## What to work on
Within the listing below, please copy exactly the lines between the line holding "left shoulder: (272, 226)" and the line holding "right hip: (128, 311)", inclusive.

## Material for the task
* * * * *
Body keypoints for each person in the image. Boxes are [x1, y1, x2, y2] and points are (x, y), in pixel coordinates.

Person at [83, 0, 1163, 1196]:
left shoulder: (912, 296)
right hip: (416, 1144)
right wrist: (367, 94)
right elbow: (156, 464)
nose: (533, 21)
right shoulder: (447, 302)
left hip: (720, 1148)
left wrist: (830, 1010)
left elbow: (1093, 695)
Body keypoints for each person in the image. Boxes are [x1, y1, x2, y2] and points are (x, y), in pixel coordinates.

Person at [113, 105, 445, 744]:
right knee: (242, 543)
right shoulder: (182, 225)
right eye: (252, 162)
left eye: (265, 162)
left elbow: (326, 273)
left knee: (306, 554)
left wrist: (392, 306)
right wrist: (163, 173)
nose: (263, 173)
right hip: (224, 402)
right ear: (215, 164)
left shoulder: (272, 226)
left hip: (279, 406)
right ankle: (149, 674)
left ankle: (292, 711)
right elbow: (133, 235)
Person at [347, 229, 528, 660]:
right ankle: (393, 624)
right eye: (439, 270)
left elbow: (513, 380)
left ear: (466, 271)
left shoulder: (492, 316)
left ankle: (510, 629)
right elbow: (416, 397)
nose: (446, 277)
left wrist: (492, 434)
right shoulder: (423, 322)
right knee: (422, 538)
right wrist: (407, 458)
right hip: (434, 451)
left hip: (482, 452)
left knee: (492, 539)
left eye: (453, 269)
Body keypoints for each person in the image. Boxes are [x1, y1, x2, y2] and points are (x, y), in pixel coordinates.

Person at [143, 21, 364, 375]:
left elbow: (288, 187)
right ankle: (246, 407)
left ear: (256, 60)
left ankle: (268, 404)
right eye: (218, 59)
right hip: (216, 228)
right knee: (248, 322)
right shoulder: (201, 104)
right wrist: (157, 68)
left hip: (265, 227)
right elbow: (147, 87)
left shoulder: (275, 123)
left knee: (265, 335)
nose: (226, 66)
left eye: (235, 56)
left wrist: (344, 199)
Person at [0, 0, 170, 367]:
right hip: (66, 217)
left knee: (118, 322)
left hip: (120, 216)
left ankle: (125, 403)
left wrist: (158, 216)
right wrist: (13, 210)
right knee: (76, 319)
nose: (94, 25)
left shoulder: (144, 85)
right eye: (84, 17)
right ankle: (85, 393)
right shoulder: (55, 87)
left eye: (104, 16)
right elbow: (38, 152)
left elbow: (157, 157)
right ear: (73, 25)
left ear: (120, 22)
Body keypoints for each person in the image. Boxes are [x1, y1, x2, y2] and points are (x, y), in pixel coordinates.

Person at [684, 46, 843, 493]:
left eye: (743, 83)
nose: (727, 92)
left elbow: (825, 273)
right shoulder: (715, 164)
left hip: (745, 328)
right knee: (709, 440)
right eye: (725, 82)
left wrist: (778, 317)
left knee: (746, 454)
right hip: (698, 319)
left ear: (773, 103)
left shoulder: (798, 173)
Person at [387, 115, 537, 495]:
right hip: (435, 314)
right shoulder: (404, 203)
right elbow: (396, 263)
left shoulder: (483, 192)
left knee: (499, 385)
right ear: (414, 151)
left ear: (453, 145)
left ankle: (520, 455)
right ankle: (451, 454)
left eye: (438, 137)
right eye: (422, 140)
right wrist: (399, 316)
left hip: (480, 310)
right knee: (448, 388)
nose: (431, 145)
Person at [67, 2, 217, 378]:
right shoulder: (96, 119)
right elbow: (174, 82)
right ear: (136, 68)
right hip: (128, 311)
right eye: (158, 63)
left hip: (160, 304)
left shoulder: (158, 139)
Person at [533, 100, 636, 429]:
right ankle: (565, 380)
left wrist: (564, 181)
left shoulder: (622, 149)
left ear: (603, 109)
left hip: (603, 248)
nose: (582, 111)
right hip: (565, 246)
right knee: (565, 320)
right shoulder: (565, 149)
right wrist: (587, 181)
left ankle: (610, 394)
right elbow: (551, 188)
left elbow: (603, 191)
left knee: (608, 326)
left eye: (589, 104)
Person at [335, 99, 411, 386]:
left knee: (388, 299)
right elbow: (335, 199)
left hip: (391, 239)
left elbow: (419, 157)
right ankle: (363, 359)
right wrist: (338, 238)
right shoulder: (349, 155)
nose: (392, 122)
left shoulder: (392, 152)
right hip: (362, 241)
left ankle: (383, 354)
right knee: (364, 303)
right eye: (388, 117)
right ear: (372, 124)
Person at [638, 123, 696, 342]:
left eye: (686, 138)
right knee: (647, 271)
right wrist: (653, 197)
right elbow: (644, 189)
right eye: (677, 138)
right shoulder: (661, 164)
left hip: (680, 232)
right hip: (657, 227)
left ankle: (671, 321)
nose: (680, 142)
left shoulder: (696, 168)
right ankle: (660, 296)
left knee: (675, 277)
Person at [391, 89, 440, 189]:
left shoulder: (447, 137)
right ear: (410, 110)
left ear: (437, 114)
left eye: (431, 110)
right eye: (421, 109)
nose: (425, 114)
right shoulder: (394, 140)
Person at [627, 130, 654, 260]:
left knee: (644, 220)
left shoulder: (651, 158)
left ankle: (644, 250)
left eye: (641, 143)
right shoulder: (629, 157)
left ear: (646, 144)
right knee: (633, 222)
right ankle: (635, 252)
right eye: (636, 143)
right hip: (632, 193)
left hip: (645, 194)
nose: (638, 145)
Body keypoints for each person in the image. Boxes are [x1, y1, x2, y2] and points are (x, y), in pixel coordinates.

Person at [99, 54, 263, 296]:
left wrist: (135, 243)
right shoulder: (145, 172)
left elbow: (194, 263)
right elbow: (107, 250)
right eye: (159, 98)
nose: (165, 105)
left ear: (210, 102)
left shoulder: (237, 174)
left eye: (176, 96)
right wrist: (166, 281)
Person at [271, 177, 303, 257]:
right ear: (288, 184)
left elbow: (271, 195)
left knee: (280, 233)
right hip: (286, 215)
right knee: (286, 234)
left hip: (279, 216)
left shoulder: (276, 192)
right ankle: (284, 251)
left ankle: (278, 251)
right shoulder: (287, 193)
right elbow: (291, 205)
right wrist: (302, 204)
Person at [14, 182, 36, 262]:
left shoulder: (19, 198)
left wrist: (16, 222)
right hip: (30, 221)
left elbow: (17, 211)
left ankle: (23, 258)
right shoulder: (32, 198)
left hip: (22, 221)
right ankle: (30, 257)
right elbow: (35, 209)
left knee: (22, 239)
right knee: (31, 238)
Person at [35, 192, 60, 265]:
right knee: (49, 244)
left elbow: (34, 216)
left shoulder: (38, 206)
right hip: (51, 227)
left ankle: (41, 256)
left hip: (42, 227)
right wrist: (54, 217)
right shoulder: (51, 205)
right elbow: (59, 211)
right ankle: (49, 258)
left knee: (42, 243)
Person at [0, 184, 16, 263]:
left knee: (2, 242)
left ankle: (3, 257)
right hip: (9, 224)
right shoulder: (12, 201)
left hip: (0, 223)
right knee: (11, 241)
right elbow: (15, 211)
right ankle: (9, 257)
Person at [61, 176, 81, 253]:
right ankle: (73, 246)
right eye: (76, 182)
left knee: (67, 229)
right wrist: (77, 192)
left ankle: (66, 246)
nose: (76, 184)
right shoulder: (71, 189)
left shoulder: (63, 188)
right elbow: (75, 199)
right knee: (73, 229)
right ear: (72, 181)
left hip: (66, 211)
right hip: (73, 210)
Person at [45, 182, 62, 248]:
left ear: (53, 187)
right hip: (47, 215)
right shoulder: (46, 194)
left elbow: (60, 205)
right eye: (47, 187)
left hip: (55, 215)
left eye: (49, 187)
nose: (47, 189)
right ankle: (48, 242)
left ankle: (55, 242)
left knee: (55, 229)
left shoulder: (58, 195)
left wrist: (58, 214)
* * * * *
## Your solution
left shoulder: (272, 226)
left hip: (279, 406)
right ankle: (149, 674)
left ankle: (292, 711)
right elbow: (133, 235)
Person at [347, 229, 528, 660]:
right ankle: (393, 624)
right eye: (439, 270)
left elbow: (513, 380)
left ear: (466, 271)
left shoulder: (492, 316)
left ankle: (510, 629)
right elbow: (416, 397)
nose: (446, 277)
left wrist: (492, 434)
right shoulder: (423, 322)
right knee: (422, 538)
right wrist: (407, 458)
right hip: (434, 451)
left hip: (482, 452)
left knee: (492, 539)
left eye: (453, 269)
Body keypoints for each person in the image. Boxes are [x1, y1, x2, y2] and points are (x, y), in pixel coordinates.

Person at [143, 21, 364, 375]:
left elbow: (288, 187)
right ankle: (246, 407)
left ear: (256, 60)
left ankle: (268, 404)
right eye: (218, 59)
right hip: (216, 228)
right knee: (248, 322)
right shoulder: (201, 104)
right wrist: (157, 68)
left hip: (265, 227)
right elbow: (147, 87)
left shoulder: (275, 123)
left knee: (265, 335)
nose: (226, 66)
left eye: (235, 56)
left wrist: (344, 199)
Person at [0, 0, 170, 367]:
right hip: (66, 217)
left knee: (118, 322)
left hip: (120, 216)
left ankle: (125, 403)
left wrist: (158, 216)
right wrist: (13, 210)
right knee: (76, 319)
nose: (94, 25)
left shoulder: (144, 85)
right eye: (84, 17)
right ankle: (85, 393)
right shoulder: (55, 87)
left eye: (104, 16)
right elbow: (38, 152)
left elbow: (157, 157)
right ear: (73, 25)
left ear: (120, 22)
Body keypoints for each person in the image. Boxes are [x1, y1, x2, y2] and points are (x, y), in pixel coordinates.

Person at [684, 46, 843, 493]:
left eye: (743, 83)
nose: (727, 92)
left elbow: (825, 273)
right shoulder: (715, 164)
left hip: (745, 328)
right knee: (709, 440)
right eye: (725, 82)
left wrist: (778, 317)
left knee: (746, 454)
right hip: (698, 319)
left ear: (773, 103)
left shoulder: (798, 173)
Person at [387, 115, 537, 495]:
right hip: (435, 314)
right shoulder: (404, 203)
right elbow: (396, 263)
left shoulder: (483, 192)
left knee: (499, 385)
right ear: (414, 151)
left ear: (453, 145)
left ankle: (520, 455)
right ankle: (451, 454)
left eye: (438, 137)
right eye: (422, 140)
right wrist: (399, 316)
left hip: (480, 310)
right knee: (448, 388)
nose: (431, 145)
Person at [67, 2, 217, 378]:
right shoulder: (96, 119)
right elbow: (174, 82)
right ear: (136, 68)
right hip: (128, 311)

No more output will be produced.